登校拒否が問題になりだした時期は、60 年代後半から70 年代後半の高度経済成長期にあたります。父親が家庭を犠牲にして、会社に忠誠を誓い、企業戦士として日本企業復興の担い手となったころと一致しています。

急速に高い経済成長を成し遂げ、生活水準が上昇するに伴い、教育熱が高まり始めた時期でもあります。人々の当面の欲望は満たされ、確かに物質的には恵まれたが、精神的な豊かさからは、程遠く、住みにくい環境をつくり出したのです。

急激な高度経済成長は、人間関係まで合理化しプロセスよりも結果を優先しました。折りしも少子化・核家族化は能力主義に拍車をかけ、早期教育、偏差値偏重教育を生み出し、さらに、IT 革命はテレビやテレビゲームのバーチャル世界を誕生させ、ひとりで遊ぶこどもを作っていったのです。

しかも、登校拒否世代の先端はすでに、30 歳代も後半になり、社会の中間層になっています。父親が家庭よりも会社を重要視、仕事に埋没している間に大きな変化が起こり、父親不在の家庭では夫とコミニュケーションのとれない母親が、その空白を埋めるべく溺愛による母子密着化が進んでしまいました。

その結果、理性や社会性を持たないこどもが多く育ってしまったのです。父性と母性がバランスを失ったことで、自己抑制が利かずに社会関係・人間関係が築けない青少年が増え続けています。

近年の感情と行動とが短絡した粗暴きわまりない凶悪な事件や増え続けている児童虐待も、父性喪失を無視して語ることはできないと思われます。
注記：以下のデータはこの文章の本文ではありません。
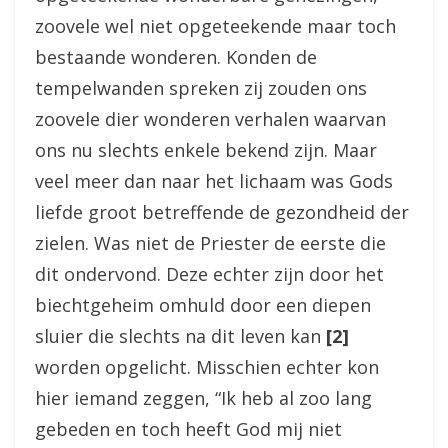
zoovele wel niet opgeteekende maar toch
bestaande wonderen. Konden de
tempelwanden spreken zij zouden ons
zoovele dier wonderen verhalen waarvan
ons nu slechts enkele bekend zijn. Maar
veel meer dan naar het lichaam was Gods
liefde groot betreffende de gezondheid der
zielen. Was niet de Priester de eerste die
dit ondervond. Deze echter zijn door het
biechtgeheim omhuld door een diepen
sluier die slechts na dit leven kan
[2]
worden opgelicht. Misschien echter kon
hier iemand zeggen, “Ik heb al zoo lang
gebeden en toch heeft God mij niet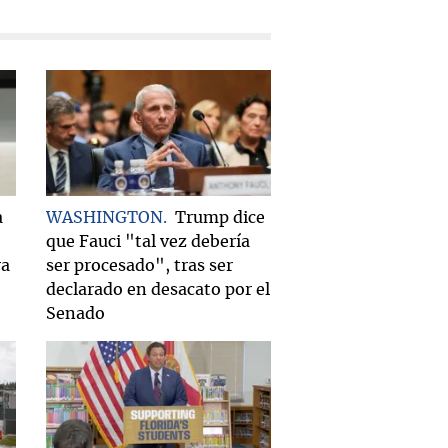
a
WASHINGTON
Trump dice
que Fauci "tal vez debería
ra
ser procesado", tras ser
declarado en desacato por el
Senado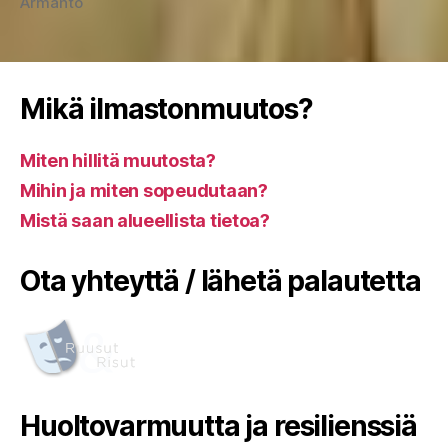
Armanto
Mikä ilmastonmuutos?
Miten hillitä muutosta?
Mihin ja miten sopeudutaan?
Mistä saan alueellista tietoa?
Ota yhteyttä / lähetä palautetta
Huoltovarmuutta ja resilienssiä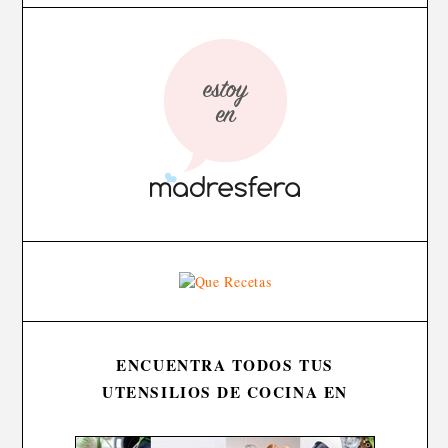
ENCUENTRA TODOS TUS
UTENSILIOS DE COCINA EN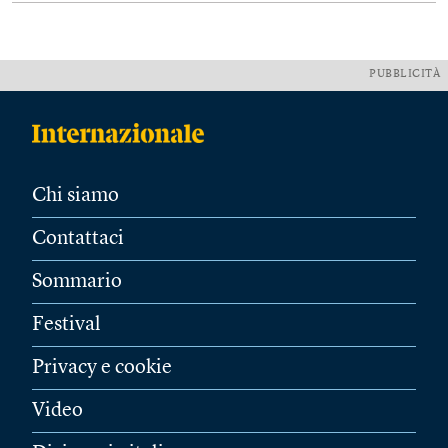
PUBBLICITÀ
Chi siamo
Contattaci
Sommario
Festival
Privacy e cookie
Video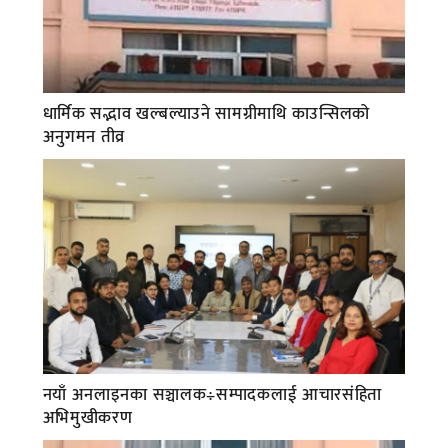
धार्मिक सद्भाव खल्बल्याउने सामग्रीमाथि काउन्सिलको
अनुगमन तीव्र
नयाँ अनलाइनका सञ्चालक÷सम्पादकलाई आचारसंहिता
अभिमुखीकरण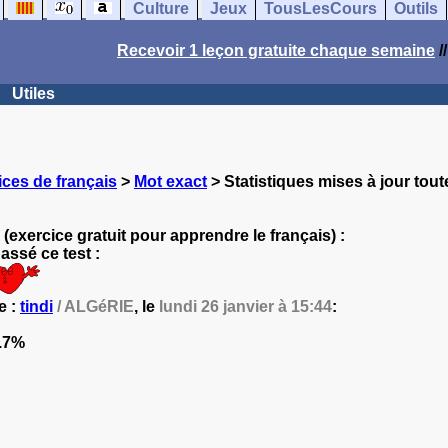
Culture
Jeux
TousLesCours
Outils
Recevoir 1 leçon gratuite chaque semaine
/
Utiles
ces de français
>
Mot exact
> Statistiques mises à jour tout
(exercice gratuit pour apprendre le français) :
ssé ce test :
e :
tindi
/ ALGéRIE
, le
lundi 26 janvier à 15:44
:
.7%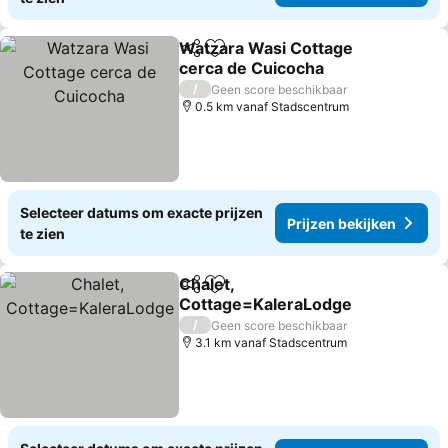
Watzara Wasi Cottage
Delen
Toevoegen aan favorieten
cerca de Cuicocha
Prijzen bekijken
/
Geen score beschikbaar
0.5 km vanaf Stadscentrum
Selecteer datums om exacte prijzen
Prijzen bekijken
te zien
Chalet,
Delen
Toevoegen aan favorieten
Cottage=KaleraLodge
Prijzen bekijken
/
Geen score beschikbaar
3.1 km vanaf Stadscentrum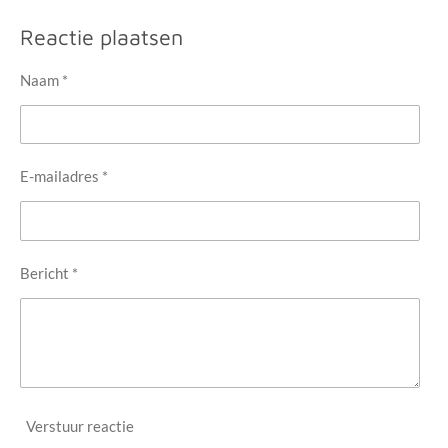
Reactie plaatsen
Naam *
E-mailadres *
Bericht *
Verstuur reactie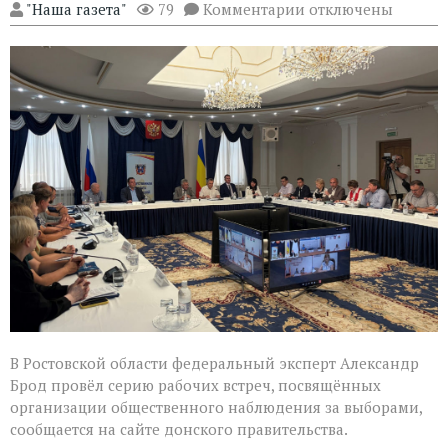
к
"Наша газета"
79
Комментарии
отключены
записи
Эксперт
Александр
Брод
высоко
оценил
подготовку
наблюдателей
в
Ростовской
области
В Ростовской области федеральный эксперт Александр
Брод провёл серию рабочих встреч, посвящённых
организации общественного наблюдения за выборами,
сообщается на сайте донского правительства.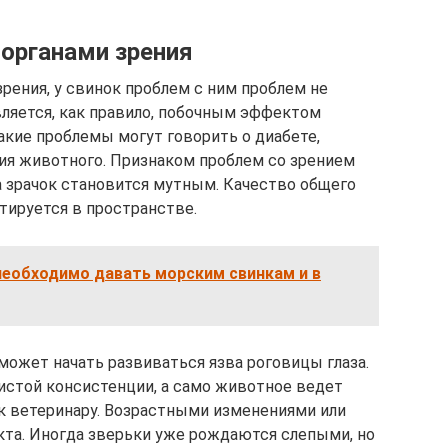
органами зрения
рения, у свинок проблем с ним проблем не
является, как правило, побочным эффектом
акие проблемы могут говорить о диабете,
ия животного. Признаком проблем со зрением
 а зрачок становится мутным. Качество общего
тируется в пространстве.
необходимо давать морским свинкам и в
может начать развиваться язва роговицы глаза.
нистой консистенции, а само животное ведет
 к ветеринару. Возрастными изменениями или
кта. Иногда зверьки уже рождаются слепыми, но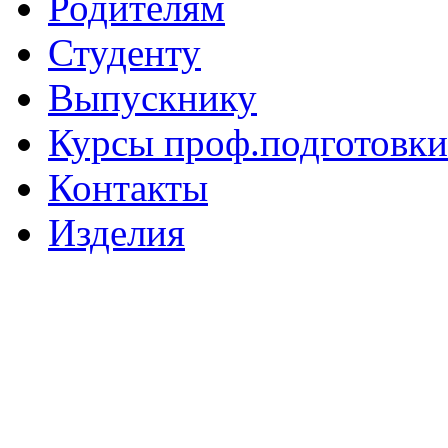
Родителям
Студенту
Выпускнику
Курсы проф.подготовки
Контакты
Изделия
家庭内別居、離婚、単身赴任など父親不在の家族は、今後ともますます増えることが、考えられるます。

しかし、そうした家庭のこどもがすべて、問題を抱えるわけではありません。指摘すべき点は、一緒に暮らしている父親の頼りない存在にあります。父親が単身赴任で あっても、家族の努力で父親像がこどもの心の中に存在していれば、問題はおきないではないでしょうか。つまり、重要な点は、夫にとって妻がどういう存在であるのか、 また、妻にとって夫がどういう存在であるかということが問題の核心であって、夫婦の精神的結びつきの強さが問われているのではないでしょうか。